The BreatheLife campaign is proud to welcome into its ranks seven new governments that have made fresh commitments to demonstrate their dedication to bringing air quality to safe levels by 2030 and collaborate on the clean air solutions that will help the world get there faster.
Peruvian capital Lima, French capital Paris, the Canadian city of Montreal, Colombia’s second-biggest city Medellín, the Spanish province of Pontevedra, and the Indonesian cities of Balikpapan and Jambi bring the number of cities, regions and countries in the BreatheLife Network to 70, representing hundreds of millions of citizens around the world.
This announcement comes as governments meet at the UN in New York at the Climate Action Summit to examine ways to ramp up action on climate change and fulfil the goals of the Paris Agreement— among them, by committing to bring air quality to safe levels by 2030, by aligning air quality and climate change policy and measuring and reporting on the health gains and avoided losses from action and more.
The commitment also urges countries to report on progress, best practice and experiences through the BreatheLife platform.
Lima, which has also signed on to the health commitment, takes a multi-sectoral approach to air pollution and climate change, with measures that protect both people’s health and the functioning, liveability and attractiveness of the city, including building up its cycling and public transport networks.
Paris is gradually moving towards a city centre off-limits to combustion vehicles by 2030, to tackle its main source of air pollution, supported by empowering citizens with knowledge of the problem and the means to act for a clean air future.
In Canada, the city of Montreal has adopted a transportation plan that encourages cycling, walking and public transport use, is efficient and innovative in the management of waste, and applies urban planning and construction regulations that support the development of a compact, liveable city. It joins fellow Canadian city Vancouver in the BreatheLife network.
Colombia’s valley-bound second-largest city Medellín, population 2.5 million, is taking targeted action to improve its air quality under a comprehensive plan of action, taking the lead in the region on traffic emissions, its biggest source of health-harmful pollutants. Medellín joins the national government of Colombia along with the Aburra Valley region, Caldas state, and the cities of Barranquilla and Santiago de Cali in the BreatheLife Network.
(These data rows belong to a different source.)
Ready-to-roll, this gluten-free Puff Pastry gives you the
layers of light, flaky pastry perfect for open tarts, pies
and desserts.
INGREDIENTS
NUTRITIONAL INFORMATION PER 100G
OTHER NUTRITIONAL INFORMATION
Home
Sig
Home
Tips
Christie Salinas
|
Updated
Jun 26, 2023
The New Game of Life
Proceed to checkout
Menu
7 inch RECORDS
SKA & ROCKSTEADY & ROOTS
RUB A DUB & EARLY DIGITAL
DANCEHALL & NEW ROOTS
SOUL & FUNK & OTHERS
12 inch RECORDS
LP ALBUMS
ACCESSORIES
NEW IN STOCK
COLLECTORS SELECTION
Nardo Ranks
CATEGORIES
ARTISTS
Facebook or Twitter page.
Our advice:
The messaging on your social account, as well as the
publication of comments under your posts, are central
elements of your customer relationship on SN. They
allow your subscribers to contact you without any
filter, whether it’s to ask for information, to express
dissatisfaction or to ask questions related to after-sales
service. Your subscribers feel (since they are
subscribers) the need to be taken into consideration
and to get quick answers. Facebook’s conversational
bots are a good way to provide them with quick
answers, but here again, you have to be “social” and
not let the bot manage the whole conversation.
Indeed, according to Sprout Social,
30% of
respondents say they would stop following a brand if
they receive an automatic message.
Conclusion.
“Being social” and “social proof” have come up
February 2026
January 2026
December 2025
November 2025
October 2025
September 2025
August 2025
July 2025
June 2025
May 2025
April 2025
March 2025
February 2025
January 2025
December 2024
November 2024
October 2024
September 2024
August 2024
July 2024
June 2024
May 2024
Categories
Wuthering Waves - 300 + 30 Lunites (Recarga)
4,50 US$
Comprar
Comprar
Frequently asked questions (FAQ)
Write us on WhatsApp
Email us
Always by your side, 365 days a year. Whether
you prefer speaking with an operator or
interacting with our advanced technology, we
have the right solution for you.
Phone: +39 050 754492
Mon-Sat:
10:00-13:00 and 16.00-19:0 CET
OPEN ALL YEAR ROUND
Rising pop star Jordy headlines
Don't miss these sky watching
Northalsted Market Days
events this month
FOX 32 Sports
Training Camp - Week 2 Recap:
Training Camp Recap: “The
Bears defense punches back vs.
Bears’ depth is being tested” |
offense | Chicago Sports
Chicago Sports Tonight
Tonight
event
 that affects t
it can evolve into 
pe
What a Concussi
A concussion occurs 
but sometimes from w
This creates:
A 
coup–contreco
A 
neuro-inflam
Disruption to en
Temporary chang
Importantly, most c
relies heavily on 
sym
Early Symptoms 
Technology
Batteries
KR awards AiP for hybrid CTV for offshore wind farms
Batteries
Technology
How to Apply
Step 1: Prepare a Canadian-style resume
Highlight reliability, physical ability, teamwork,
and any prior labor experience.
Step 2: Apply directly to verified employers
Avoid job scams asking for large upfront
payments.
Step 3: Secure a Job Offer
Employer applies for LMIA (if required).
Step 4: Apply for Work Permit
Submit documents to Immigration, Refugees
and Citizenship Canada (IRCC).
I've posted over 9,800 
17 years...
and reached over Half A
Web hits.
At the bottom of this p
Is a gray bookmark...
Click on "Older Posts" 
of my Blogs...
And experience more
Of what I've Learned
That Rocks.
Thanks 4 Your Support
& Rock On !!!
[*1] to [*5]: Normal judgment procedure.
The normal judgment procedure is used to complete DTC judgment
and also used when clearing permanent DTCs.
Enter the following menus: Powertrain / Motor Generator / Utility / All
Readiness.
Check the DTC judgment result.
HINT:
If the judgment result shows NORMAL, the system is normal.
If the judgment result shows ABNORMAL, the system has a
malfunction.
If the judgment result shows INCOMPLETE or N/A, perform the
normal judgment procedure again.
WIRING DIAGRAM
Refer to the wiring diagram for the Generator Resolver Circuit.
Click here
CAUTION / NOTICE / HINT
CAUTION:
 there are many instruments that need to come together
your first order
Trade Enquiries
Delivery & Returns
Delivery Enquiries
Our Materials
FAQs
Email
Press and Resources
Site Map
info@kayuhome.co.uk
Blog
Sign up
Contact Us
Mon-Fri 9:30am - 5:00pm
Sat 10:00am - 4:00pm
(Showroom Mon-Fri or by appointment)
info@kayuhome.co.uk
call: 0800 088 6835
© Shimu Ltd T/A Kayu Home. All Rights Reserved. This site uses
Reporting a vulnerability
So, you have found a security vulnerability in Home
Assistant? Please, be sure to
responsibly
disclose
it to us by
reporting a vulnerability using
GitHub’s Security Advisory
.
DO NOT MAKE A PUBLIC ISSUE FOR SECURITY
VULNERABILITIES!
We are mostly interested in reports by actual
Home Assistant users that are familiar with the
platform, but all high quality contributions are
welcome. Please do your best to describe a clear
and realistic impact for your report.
The Spanish province of Pontevedra, whose main city of the same name has made headlines for pedestrianizing its city centre and other urban regeneration initiatives, joins the campaign with commitments to reducing air pollution (including climate pollutants) in key sectors, to improving air quality standards through institutional operations, and to collaborating with other administrations to create and approve local plans to promote air quality— all as part of efforts to fulfil the 2030 Sustainable Development Agenda.
In Indonesia, the city of Jambi commits to revitalizing their public transportation system, improving waste management systems, creating more green and open spaces and implementing measures towards a greener, sustainable, inclusive and resilient city. In Balikpapan, the City Government is making efforts to reduce air pollution by increasing public transportation, improving municipal solid waste management, and promoting clean energy and environmental friendly agriculture.
The same activities that cause climate change also produce health harmful air pollutants that cause 7 million deaths each year and a trillion-dollar toll on human welfare and productivity.
Actions to reduce air pollution also have significant climate benefits. A recent report by UN Environment highlighted 25 air quality measures that, if taken, would have one billion people in the Asia Pacific breathing clean air by 2030 and would reduce warming by one-third of a degree Celsius by 2050 – a significant contribution to global climate efforts.